Manca ogni traccia di un’effettiva chiusura armonica. Al suo posto, la melodia si spegne con la scala discendente a toni interi, che va a perdersi sul reb’ morente. È come se il mito risprofondasse nel buio del passato. La poesia di questo incomparabile pezzo non è letteraria o descrittiva: essa risiede nell’incarnazione sonora dell’idea di Debussy di una “correspondance Mystérieuse de la natureet de l’imagination”. L’essenza del mito, non più esprimibile a parole, raggiunge direttamente i suoni, avvolto nell’incanto del linguaggio musicale. La realizzazione presuppone una varietà sonora flessibile, ricca di differenziazioni timbriche e di fantasia, al fine di ottenere eleganti sfumature dinamiche e agogiche, comprese quelle che non è possibile annotare. Così, per esempio, le terzine della battuta 30 non verranno mai suonate come quelle della battuta 29. Accennando appena ad una diminuzione della dinamica e tramite un piccolo ‘tenuto’ sulla prima nota e una minore gestualità agogica della ripetizione, si otterrà qualcosa di bisbigliato e carico di mistero. Sull’ultimo quarto della battuta 17, il reb’’ avrà un buon effetto come suono armonico prodotto con la diteggiatura del precedente reb’. È significativo il fatto che Debussy prescriva, come massimo grado d’intensità quello di mezzoforte, ovvero la sonorità naturale del flauto. Questo limite viene infranto soltanto una volta, quando il tema viene nuovamente citato all’inizio della ripresa (batt. 26 e 27). Poiché il sib’’ pianissimo (batt. 8) viene suonato dalla maggior parte dei flautisti e delle flautiste troppo forte, si consiglia di prendere questo suono, legato al mib’’’, con la diteggiatura per il pianissimo. Derivata dalla diteggiatura del mib’. Poiché questa diteggiatura dà luogo ad un sib’’ di intonazione assai alta, si ottiene, nel legare verso il basso, un sib’’ molto pulito e timbricamente bello, pur nell’assoluto pianissimo.

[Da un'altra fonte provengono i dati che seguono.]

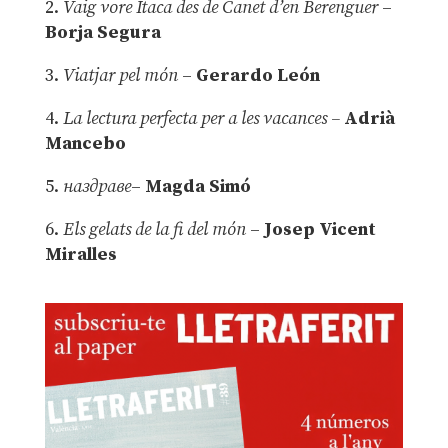
2.
Vaig vore Ítaca des de Canet d’en Berenguer
–
Borja Segura
3.
Viatjar pel món
–
Gerardo León
4.
La lectura perfecta per a les vacances –
Adrià
Mancebo
5.
наздраве
–
Magda Simó
6.
Els gelats de la fi del món
–
Josep Vicent
Miralles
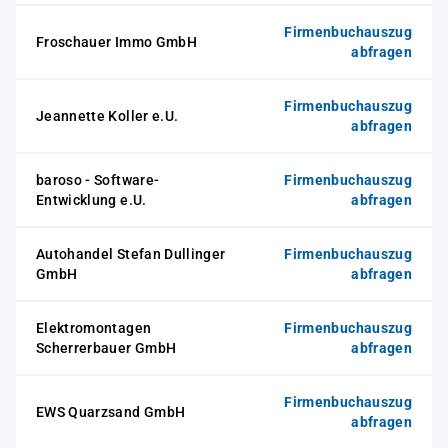
Firmenbuchauszug
Froschauer Immo GmbH
abfragen
Firmenbuchauszug
Jeannette Koller e.U.
abfragen
baroso - Software-
Firmenbuchauszug
Entwicklung e.U.
abfragen
Autohandel Stefan Dullinger
Firmenbuchauszug
GmbH
abfragen
Elektromontagen
Firmenbuchauszug
Scherrerbauer GmbH
abfragen
Firmenbuchauszug
EWS Quarzsand GmbH
abfragen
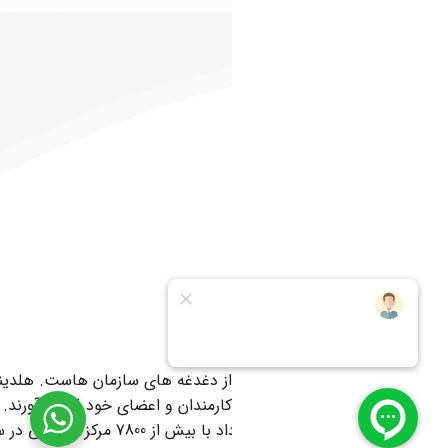
خدمات مشتریان
ارائه خدمات طلایی به اعضا یکی از دغدغه های سازمان هاست. هلدینگ ا
خدماتی در بالاترین کلاس را برای کارمندان و اعضای خود فراهم آورند
متنوع است. انتخابم که طرف قرارداد با بیش از 7800 مرکز خدماتی در سراسر کشور است همواره بهترین خدمات و محصولات را به اعضا ارائه داده است.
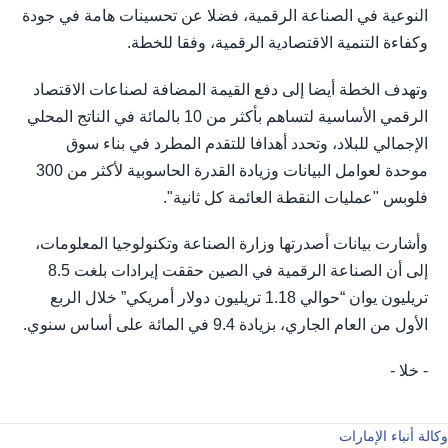
النوعية في الصناعة الرقمية، فضلا عن تحسينات هامة في جودة
وكفاءة التنمية الاقتصادية الرقمية، وفقا للخطة.
وتهدف الخطة أيضا إلى دفع القيمة المضافة لصناعات الاقتصاد
الرقمي الأساسية لتساهم بأكثر من 10 بالمائة في الناتج المحلي
الإجمالي للبلاد، وتحدد أهدافا للتقدم المطرد في بناء سوق
موحدة لعوامل البيانات وزيادة القدرة الحاسوبية لأكثر من 300
فلوبس "عمليات النقطة العائمة كل ثانية".
وأشارت بيانات أصدرتها وزارة الصناعة وتكنولوجيا المعلومات،
إلى أن الصناعة الرقمية في الصين حققت إيرادات بلغت 8.5
تريليون يوان “حوالي 1.18 تريليون دولار أمريكي” خلال الربع
الأول من العام الجاري، بزيادة 9.4 في المائة على أساس سنوي.
- خلا -
وكالة أنباء الإمارات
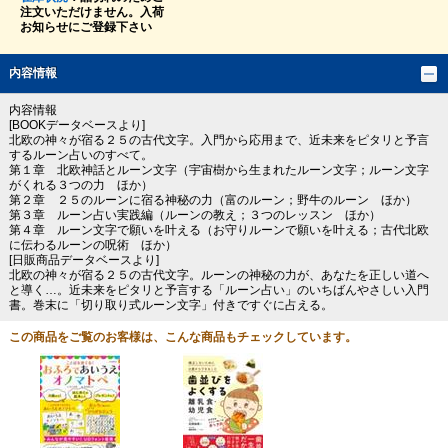
注文いただけません。入荷
お知らせにご登録下さい
内容情報
内容情報
[BOOKデータベースより]
北欧の神々が宿る２５の古代文字。入門から応用まで、近未来をピタリと予言
するルーン占いのすべて。
第１章 北欧神話とルーン文字（宇宙樹から生まれたルーン文字；ルーン文字
がくれる３つの力 ほか）
第２章 ２５のルーンに宿る神秘の力（富のルーン；野牛のルーン ほか）
第３章 ルーン占い実践編（ルーンの教え；３つのレッスン ほか）
第４章 ルーン文字で願いを叶える（お守りルーンで願いを叶える；古代北欧
に伝わるルーンの呪術 ほか）
[日販商品データベースより]
北欧の神々が宿る２５の古代文字。ルーンの神秘の力が、あなたを正しい道へ
と導く…。近未来をピタリと予言する「ルーン占い」のいちばんやさしい入門
書。巻末に「切り取り式ルーン文字」付きですぐに占える。
この商品をご覧のお客様は、こんな商品もチェックしています。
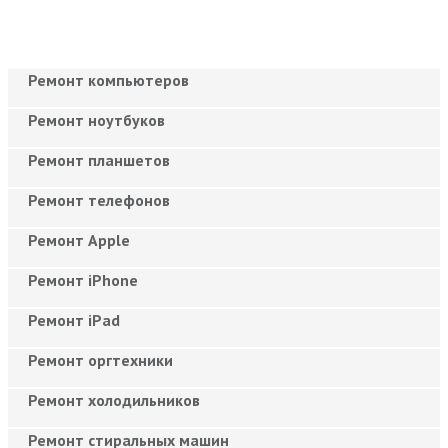
Ремонт компьютеров
Ремонт ноутбуков
Ремонт планшетов
Ремонт телефонов
Ремонт Apple
Ремонт iPhone
Ремонт iPad
Ремонт оргтехники
Ремонт холодильников
Ремонт стиральных машин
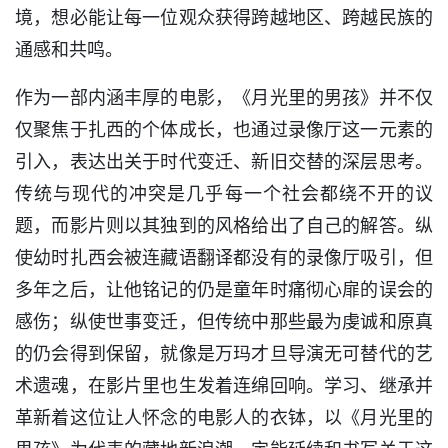
境，想必能让每一位观众获得跨越地区、跨越民族的
通感和共鸣。
作为一部内涵丰厚的电影，《月光里的男孩》并不仅
仅聚焦于扎西的个体成长，也通过录像厅这一元素的
引入，表达出关于时代变迁、新旧交替的深层思考。
传统与现代的冲突是几乎每一个社会都绕不开的议
题，而影片则以其独到的风格给出了自己的解答。纵
使幼时扎西会被连藏语翻译都没有的录像厅吸引，但
多年之后，让他铭记的仍是童年时痛彻心扉的误会的
感伤；纵使世事变迁，但传统中那些最为虔诚和原真
的仍会得到保留，就像是万玛才旦导演无可替代的艺
术遗魂，在影片里也生发着连绵回响。学习、继承并
革新着这位让人怀念的电影人的衣钵，以《月光里的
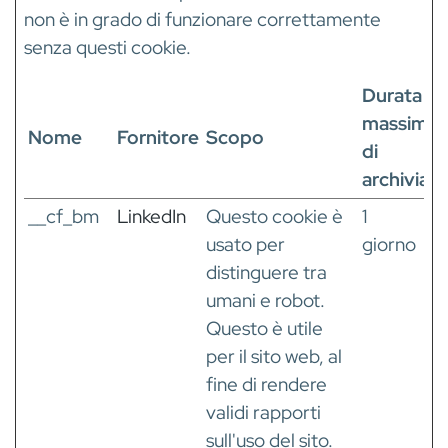
non è in grado di funzionare correttamente
senza questi cookie.
Durata
massima
Nome
Fornitore
Scopo
di
archiviaz
__cf_bm
LinkedIn
Questo cookie è
1
usato per
giorno
distinguere tra
umani e robot.
Questo è utile
per il sito web, al
fine di rendere
validi rapporti
sull'uso del sito.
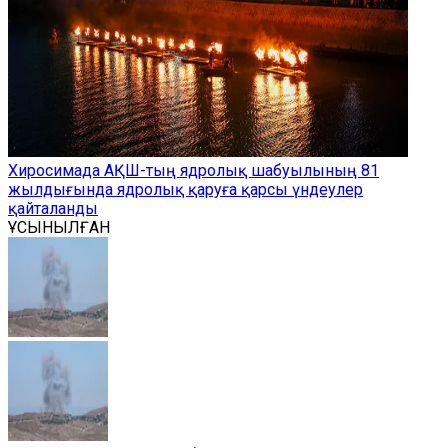
Хиросимада АҚШ-тың ядролық шабуылының 81
жылдығында ядролық қаруға қарсы үндеулер
қайталанды
ҰСЫНЫЛҒАН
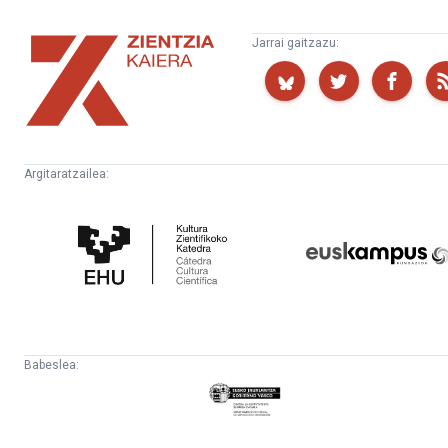
Zientzia
Jarrai gaitzazu:
Kaiera
Argitaratzailea:
Kultura
Euskampus
Zientifikoko
Fundazioa
Katedra
Babeslea:
Eusko
Jaurlaritza
-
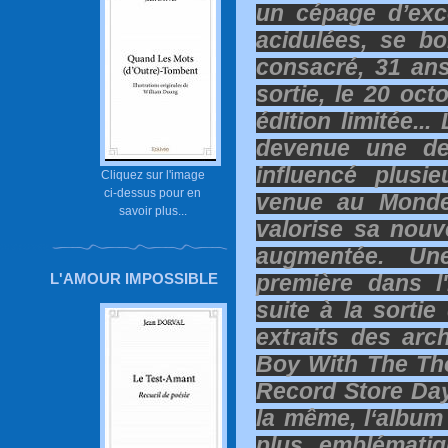
un cépage d’exce
acidulées, se bo
consacré, 31 ans
sortie, le 20 oct
édition limitée..
devenue une de
influencé plusi
Cliquez sur l'image
ci-dessus pour en
venue au Monde
savoir plus...
valorise sa nouv
augmentée. Un
L'AMOUR IMPOSSIBLE
première dans l'
suite à la sortie
extraits des ar
Boy With The Tho
Record Store Day
la même, l‘albu
plus emblémati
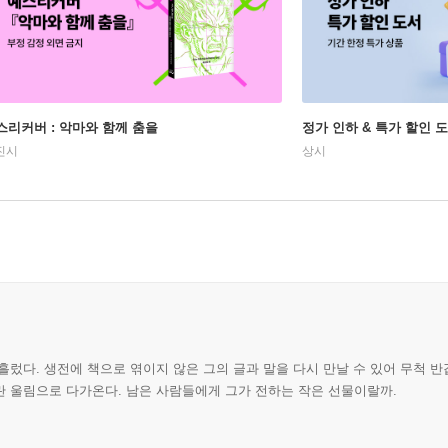
스리커버 : 악마와 함께 춤을
정가 인하 & 특가 할인 
진시
상시
 흘렀다. 생전에 책으로 엮이지 않은 그의 글과 말을 다시 만날 수 있어 무척 반갑
란 울림으로 다가온다. 남은 사람들에게 그가 전하는 작은 선물이랄까.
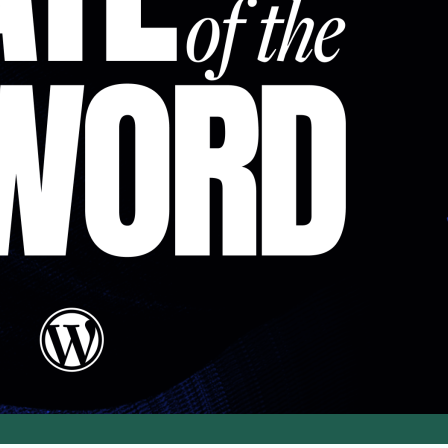
State o
Matt Mu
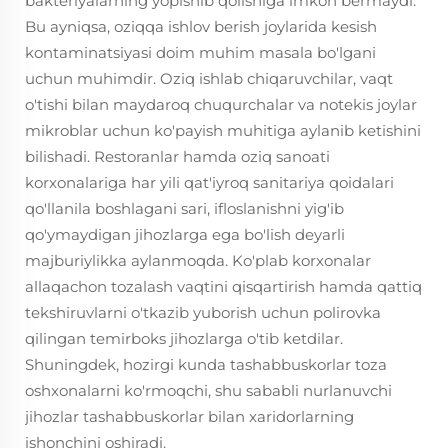
bakteriyalarning yopishib qolishiga imkon bermaydi.
Bu ayniqsa, oziqqa ishlov berish joylarida kesish
kontaminatsiyasi doim muhim masala bo'lgani
uchun muhimdir. Oziq ishlab chiqaruvchilar, vaqt
o'tishi bilan maydaroq chuqurchalar va notekis joylar
mikroblar uchun ko'payish muhitiga aylanib ketishini
bilishadi. Restoranlar hamda oziq sanoati
korxonalariga har yili qat'iyroq sanitariya qoidalari
qo'llanila boshlagani sari, ifloslanishni yig'ib
qo'ymaydigan jihozlarga ega bo'lish deyarli
majburiylikka aylanmoqda. Ko'plab korxonalar
allaqachon tozalash vaqtini qisqartirish hamda qattiq
tekshiruvlarni o'tkazib yuborish uchun polirovka
qilingan temirboks jihozlarga o'tib ketdilar.
Shuningdek, hozirgi kunda tashabbuskorlar toza
oshxonalarni ko'rmoqchi, shu sababli nurlanuvchi
jihozlar tashabbuskorlar bilan xaridorlarning
ishonchini oshiradi.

Le sfumature agogiche non si esauriscono nel “rubato” della parte centrale, in cui il compositore ha dato maggiore spazio alla libertà declamatoria e agogica. Ma non ci sarebbe niente di peggio di trascurare, nel rubato, il ritmo di base, la cui pulsazione deve sempre rimanere percettibile. Debussy detestava apertamente l’errore di suonare la sua musica in modo “impressionistico”, vale a dire in modo impreciso. Purtroppo accade di ascoltare ogni tanto anche delle “interpretazioni” delle sue figure ornamentali (per es. nella Pastorale della Sonata per flauto, viola e arpa), che sostanzialmente risultano essere nient’altro che imitazioni scolastiche delle sfumature agogiche dei maggiori musicisti. Debussy ha scritto la sua musica in modo esatto, tanto che essa risuona anche quando viene eseguita in modo modesto e privo di genialità. Se
poi si aggiungono capacità artistiche e fantasia, l’interpretazione può arrivare all’arte. Il richiamo alla tradizione (che varia impercettibilmente) non è attendibile.